----- Exercise inputs -----

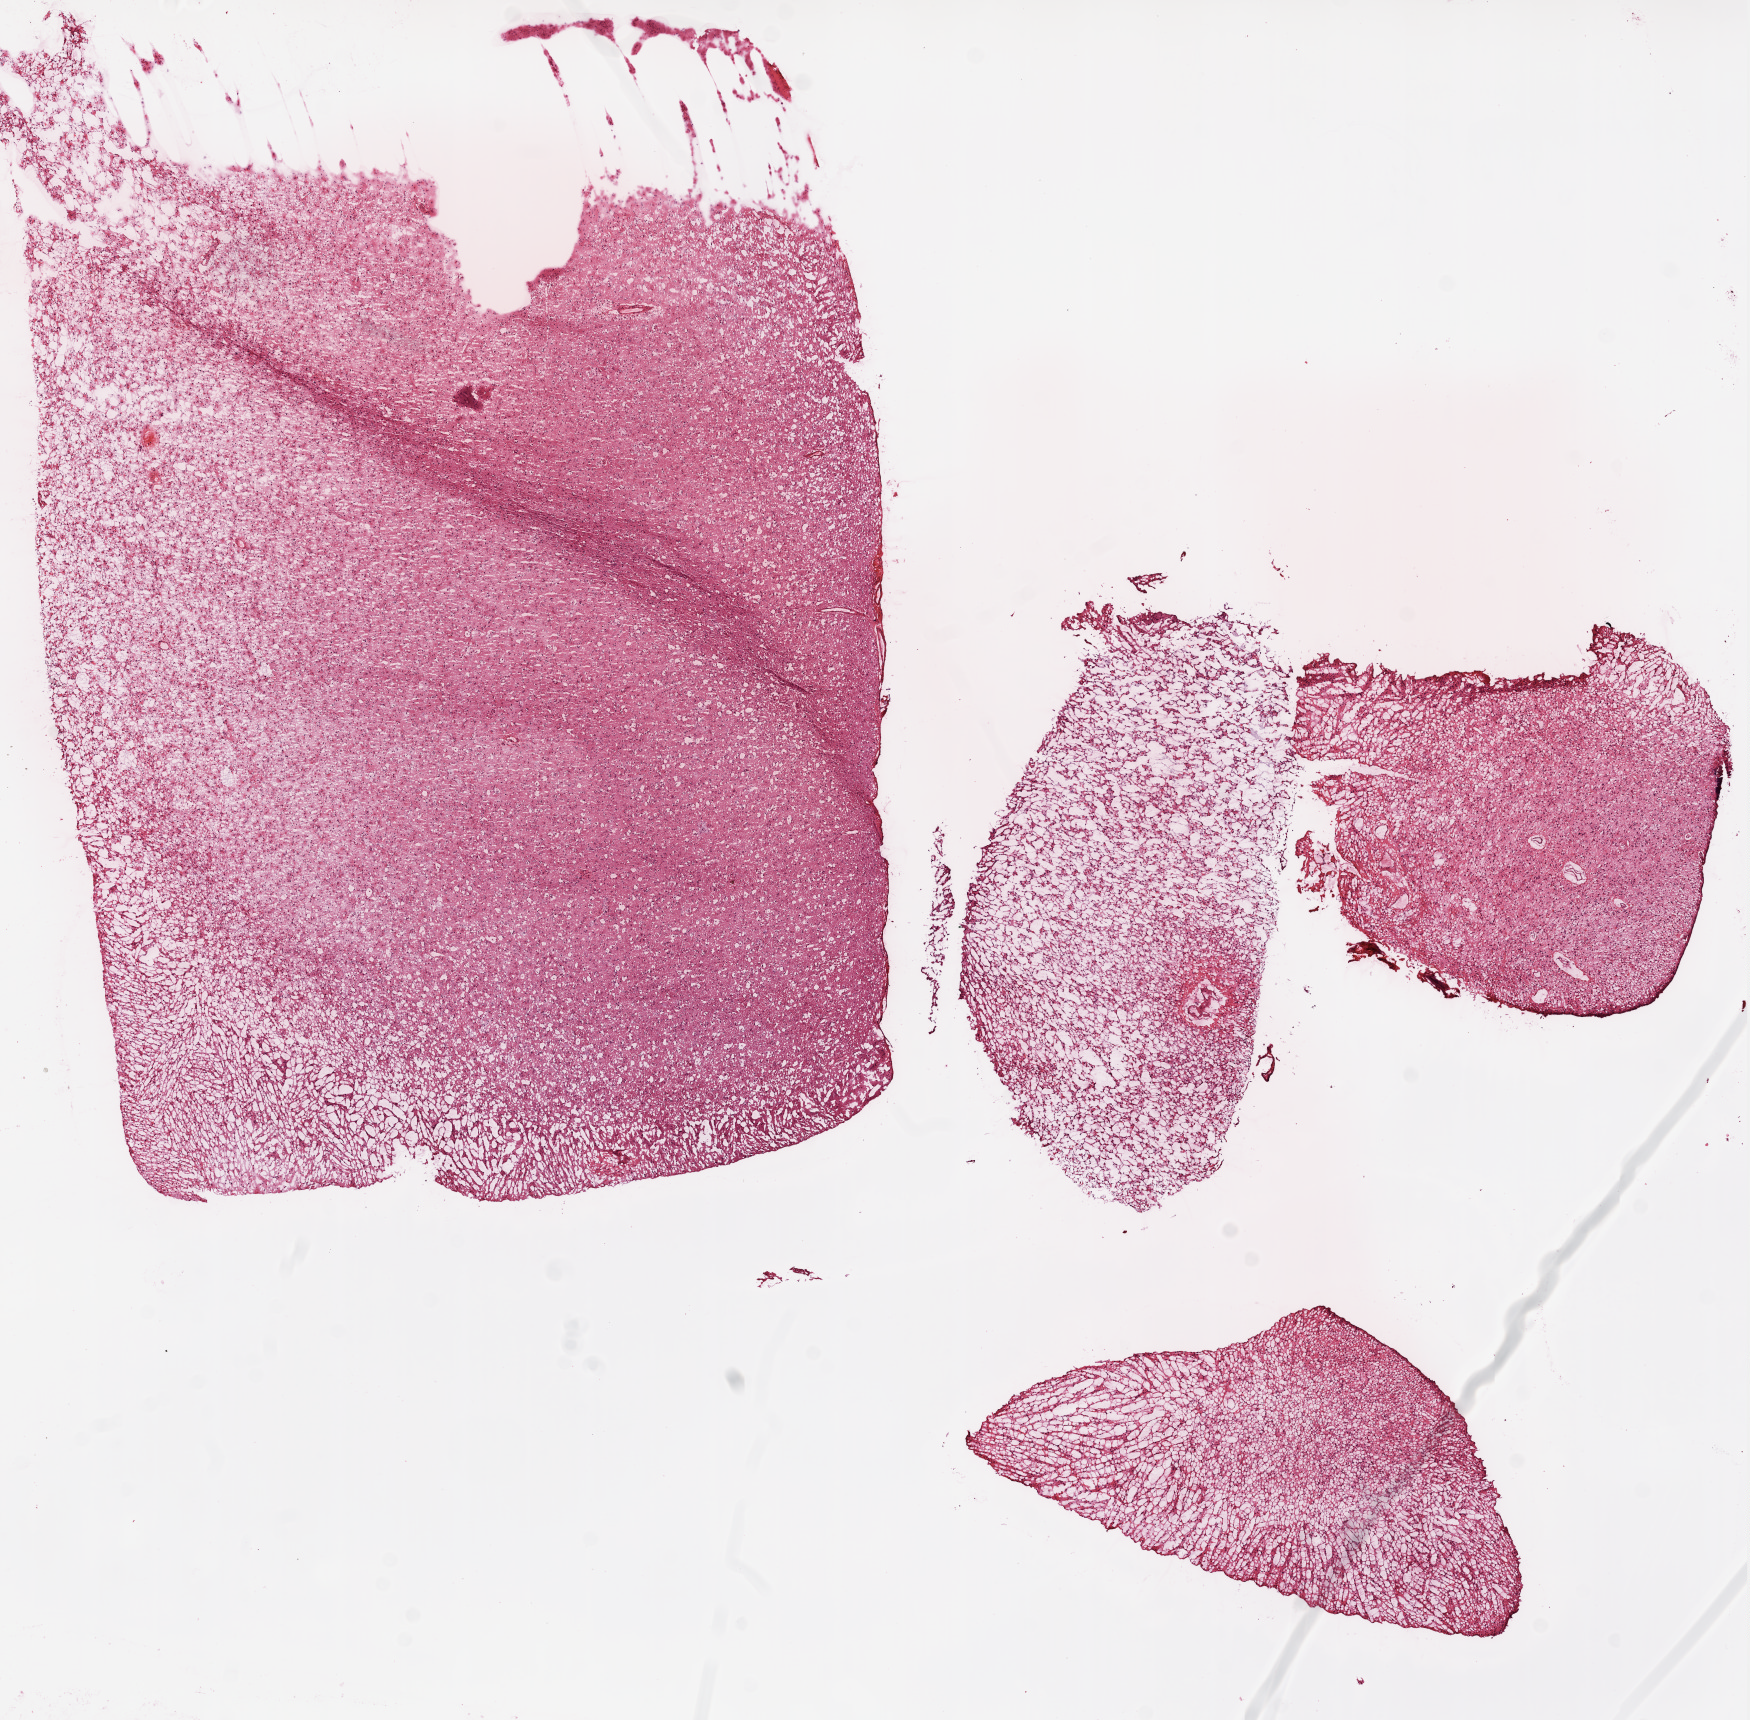
Whole-slide histology image, Hematoxylin and eosin (H&E) stained, shown as a low-resolution overview of the whole scanned area (about 14.0 x 13.8 mm); frozen section from the top of the tissue portion; sample: primary tumour, brain. Female, age 62 years at initial diagnosis. Histologic grade: G3 (poorly differentiated). Pathologist review of this section (percent, as recorded): tumour cells 100%, tumour nuclei 65%, normal cells 0%, stromal cells 0%, necrosis 0%.
Diagnosis: Astrocytoma, anaplastic.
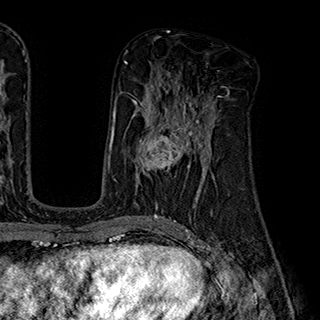
Breast MRI (dynamic contrast-enhanced), one axial slice. Cropped to one breast. Dynamic contrast-enhanced series, time point 2 of 7 at this slice position (early post-contrast). 1.5 T. TE 2.8 ms, TR 5.4 ms. 1 mm slice thickness. 320 × 320 image matrix, field of view 225 × 225 mm. Female patient.
Outlined on this slice (semi-automatic segmentation, software-assisted and operator-edited):
- enhancing-tissue mask used for the functional tumour volume (all voxels passing the contrast-enhancement thresholds inside the analysis volume; usually the tumour): bounding box [x1, y1, x2, y2] px = [138, 110, 203, 176]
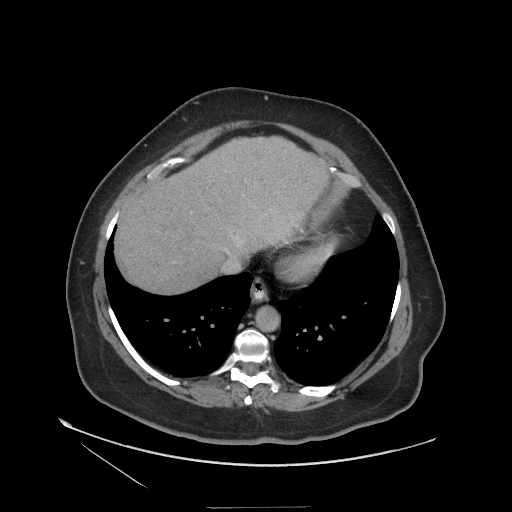
Contrast-enhanced abdominal CT (liver protocol), one axial slice. Position 100 of 127 along the scan axis. Reconstruction kernel STANDARD. Soft-tissue window (W 400 / L 40 HU). 2.5 mm slice thickness. 512 × 512 image matrix, field of view 480 × 480 mm. From the clinical record (not read from this slice): diagnosis: hepatocellular carcinoma (patient treated with transarterial chemoembolisation; whether this scan precedes or follows treatment is not stated here); TNM stage (as recorded): Stage-II.
Annotated regions visible in this slice (semi-automatic segmentation, software-assisted and operator-edited):
- liver parenchyma outside the tumour (the mass and vessels are separate outlines, so this box may not span the whole liver): bounding box (x1, y1, x2, y2) in pixels: (116, 136, 330, 292)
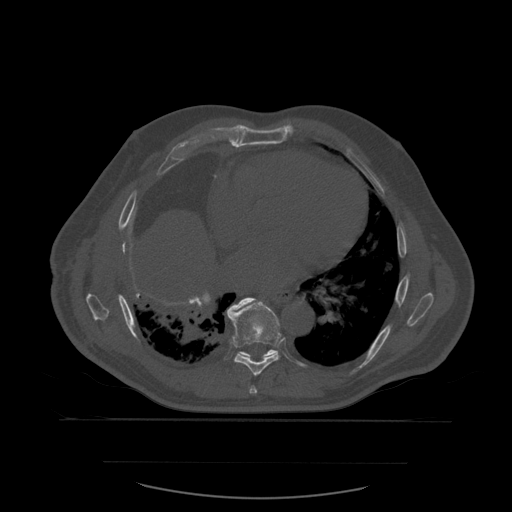
CT including the spine, one axial slice. Position 357 of 590 along the scan axis. Bone window (W 1800 / L 400 HU). 1.25 mm slice thickness. 512 × 512 image matrix, field of view 479 × 479 mm. Patient age 71 years. From the clinical record (not read from this slice): primary cancer: lung; vertebrae with lytic lesions (as recorded): T1, T2, L5, S1.
Annotated regions visible in this slice (semi-automatically segmented with operator editing):
- T7 vertebra: bounding box [x1, y1, x2, y2] px = [250, 386, 258, 394]
- T8 vertebra: [227, 298, 282, 377]
- T9 vertebra: [239, 350, 276, 358]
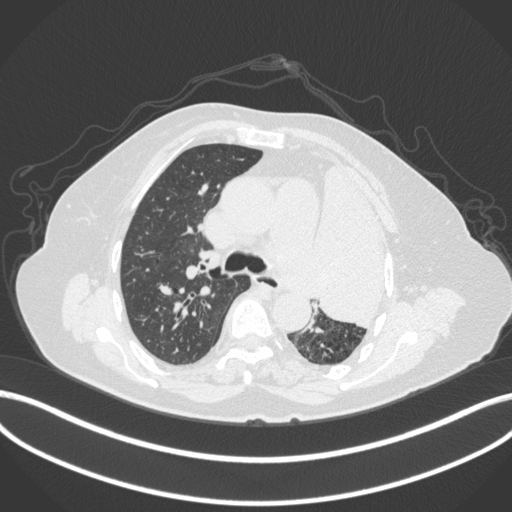
Chest CT, one axial slice. Position 255 of 399 along the scan axis. Reconstruction kernel B31f. 120 kVp. Lung window (W 1500 / L -600 HU). 1 mm slice thickness. 512 × 512 image matrix, field of view 400 × 400 mm. Patient: female, 75 years. Case-level facts recorded for this patient, not image findings: clinical TNM (as recorded): T3 N3 M1.
Structures marked on this image (rectangle marked by the reading radiologist):
- lung tumour (recorded histology: adenocarcinoma): box from (x=300, y=153) to (x=394, y=336) px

-----

Goal of the exercise = Where a line of the data holds "thickness", show that line.

Solution to the problem =
Breast MRI (dynamic contrast-enhanced), one axial slice. Cropped to one breast. Dynamic contrast-enhanced series, time point 2 of 7 at this slice position (early post-contrast). 1.5 T. TE 2.8 ms, TR 5.4 ms. 1 mm slice thickness. 320 × 320 image matrix, field of view 225 × 225 mm. Female patient.
Contrast-enhanced abdominal CT (liver protocol), one axial slice. Position 100 of 127 along the scan axis. Reconstruction kernel STANDARD. Soft-tissue window (W 400 / L 40 HU). 2.5 mm slice thickness. 512 × 512 image matrix, field of view 480 × 480 mm. From the clinical record (not read from this slice): diagnosis: hepatocellular carcinoma (patient treated with transarterial chemoembolisation; whether this scan precedes or follows treatment is not stated here); TNM stage (as recorded): Stage-II.
CT including the spine, one axial slice. Position 357 of 590 along the scan axis. Bone window (W 1800 / L 400 HU). 1.25 mm slice thickness. 512 × 512 image matrix, field of view 479 × 479 mm. Patient age 71 years. From the clinical record (not read from this slice): primary cancer: lung; vertebrae with lytic lesions (as recorded): T1, T2, L5, S1.
Chest CT, one axial slice. Position 255 of 399 along the scan axis. Reconstruction kernel B31f. 120 kVp. Lung window (W 1500 / L -600 HU). 1 mm slice thickness. 512 × 512 image matrix, field of view 400 × 400 mm. Patient: female, 75 years. Case-level facts recorded for this patient, not image findings: clinical TNM (as recorded): T3 N3 M1.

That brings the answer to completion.